## [TASK GOAL]
Each of the entries below should be written out exactly as it reads.

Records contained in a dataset
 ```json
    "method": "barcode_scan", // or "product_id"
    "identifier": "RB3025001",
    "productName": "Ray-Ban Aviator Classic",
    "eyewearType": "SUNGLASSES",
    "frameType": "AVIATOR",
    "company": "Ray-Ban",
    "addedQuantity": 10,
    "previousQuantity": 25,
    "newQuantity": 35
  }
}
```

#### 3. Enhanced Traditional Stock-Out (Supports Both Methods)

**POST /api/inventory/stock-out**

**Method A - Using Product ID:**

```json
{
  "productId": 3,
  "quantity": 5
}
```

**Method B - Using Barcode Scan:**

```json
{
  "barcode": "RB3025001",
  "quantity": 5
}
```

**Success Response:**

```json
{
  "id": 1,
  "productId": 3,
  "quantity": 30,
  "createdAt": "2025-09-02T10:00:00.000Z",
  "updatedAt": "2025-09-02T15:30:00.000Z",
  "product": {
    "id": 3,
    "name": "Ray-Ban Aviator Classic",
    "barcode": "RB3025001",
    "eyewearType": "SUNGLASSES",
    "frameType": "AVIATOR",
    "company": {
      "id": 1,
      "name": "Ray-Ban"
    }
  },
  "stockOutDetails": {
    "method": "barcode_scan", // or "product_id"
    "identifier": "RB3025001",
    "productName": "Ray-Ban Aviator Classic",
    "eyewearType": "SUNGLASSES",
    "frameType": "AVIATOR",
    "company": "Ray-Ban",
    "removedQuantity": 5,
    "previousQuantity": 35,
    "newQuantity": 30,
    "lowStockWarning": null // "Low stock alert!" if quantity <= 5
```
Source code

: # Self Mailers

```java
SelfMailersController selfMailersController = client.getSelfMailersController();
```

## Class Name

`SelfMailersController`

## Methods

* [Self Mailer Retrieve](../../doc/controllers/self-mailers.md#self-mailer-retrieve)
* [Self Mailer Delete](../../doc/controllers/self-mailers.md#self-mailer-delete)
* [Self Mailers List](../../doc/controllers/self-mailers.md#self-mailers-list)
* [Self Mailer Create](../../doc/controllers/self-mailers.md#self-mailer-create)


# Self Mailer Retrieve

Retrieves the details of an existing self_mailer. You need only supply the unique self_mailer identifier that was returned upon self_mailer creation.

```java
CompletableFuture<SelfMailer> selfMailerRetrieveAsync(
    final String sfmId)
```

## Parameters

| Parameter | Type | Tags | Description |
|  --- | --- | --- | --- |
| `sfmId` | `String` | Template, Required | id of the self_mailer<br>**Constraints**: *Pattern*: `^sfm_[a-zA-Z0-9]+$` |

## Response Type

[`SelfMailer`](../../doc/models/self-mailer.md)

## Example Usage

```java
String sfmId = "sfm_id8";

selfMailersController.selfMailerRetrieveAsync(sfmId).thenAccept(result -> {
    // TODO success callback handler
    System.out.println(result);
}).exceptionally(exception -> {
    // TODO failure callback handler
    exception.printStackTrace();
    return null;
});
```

## [WRITTEN SOLUTION]
 ```json
    "method": "barcode_scan", // or "product_id"
    "identifier": "RB3025001",
    "productName": "Ray-Ban Aviator Classic",
    "eyewearType": "SUNGLASSES",
    "frameType": "AVIATOR",
    "company": "Ray-Ban",
    "addedQuantity": 10,
    "previousQuantity": 25,
    "newQuantity": 35
  }
}
```

#### 3. Enhanced Traditional Stock-Out (Supports Both Methods)

**POST /api/inventory/stock-out**

**Method A - Using Product ID:**

```json
{
  "productId": 3,
  "quantity": 5
}
```

**Method B - Using Barcode Scan:**

```json
{
  "barcode": "RB3025001",
  "quantity": 5
}
```

**Success Response:**

```json
{
  "id": 1,
  "productId": 3,
  "quantity": 30,
  "createdAt": "2025-09-02T10:00:00.000Z",
  "updatedAt": "2025-09-02T15:30:00.000Z",
  "product": {
    "id": 3,
    "name": "Ray-Ban Aviator Classic",
    "barcode": "RB3025001",
    "eyewearType": "SUNGLASSES",
    "frameType": "AVIATOR",
    "company": {
      "id": 1,
      "name": "Ray-Ban"
    }
  },
  "stockOutDetails": {
    "method": "barcode_scan", // or "product_id"
    "identifier": "RB3025001",
    "productName": "Ray-Ban Aviator Classic",
    "eyewearType": "SUNGLASSES",
    "frameType": "AVIATOR",
    "company": "Ray-Ban",
    "removedQuantity": 5,
    "previousQuantity": 35,
    "newQuantity": 30,
    "lowStockWarning": null // "Low stock alert!" if quantity <= 5
```
Source code

: # Self Mailers

```java
SelfMailersController selfMailersController = client.getSelfMailersController();
```

## Class Name

`SelfMailersController`

## Methods

* [Self Mailer Retrieve](../../doc/controllers/self-mailers.md#self-mailer-retrieve)
* [Self Mailer Delete](../../doc/controllers/self-mailers.md#self-mailer-delete)
* [Self Mailers List](../../doc/controllers/self-mailers.md#self-mailers-list)
* [Self Mailer Create](../../doc/controllers/self-mailers.md#self-mailer-create)


# Self Mailer Retrieve

Retrieves the details of an existing self_mailer. You need only supply the unique self_mailer identifier that was returned upon self_mailer creation.

```java
CompletableFuture<SelfMailer> selfMailerRetrieveAsync(
    final String sfmId)
```

## Parameters

| Parameter | Type | Tags | Description |
|  --- | --- | --- | --- |
| `sfmId` | `String` | Template, Required | id of the self_mailer<br>**Constraints**: *Pattern*: `^sfm_[a-zA-Z0-9]+$` |

## Response Type

[`SelfMailer`](../../doc/models/self-mailer.md)

## Example Usage

```java
String sfmId = "sfm_id8";

selfMailersController.selfMailerRetrieveAsync(sfmId).thenAccept(result -> {
    // TODO success callback handler
    System.out.println(result);
}).exceptionally(exception -> {
    // TODO failure callback handler
    exception.printStackTrace();
    return null;
});
```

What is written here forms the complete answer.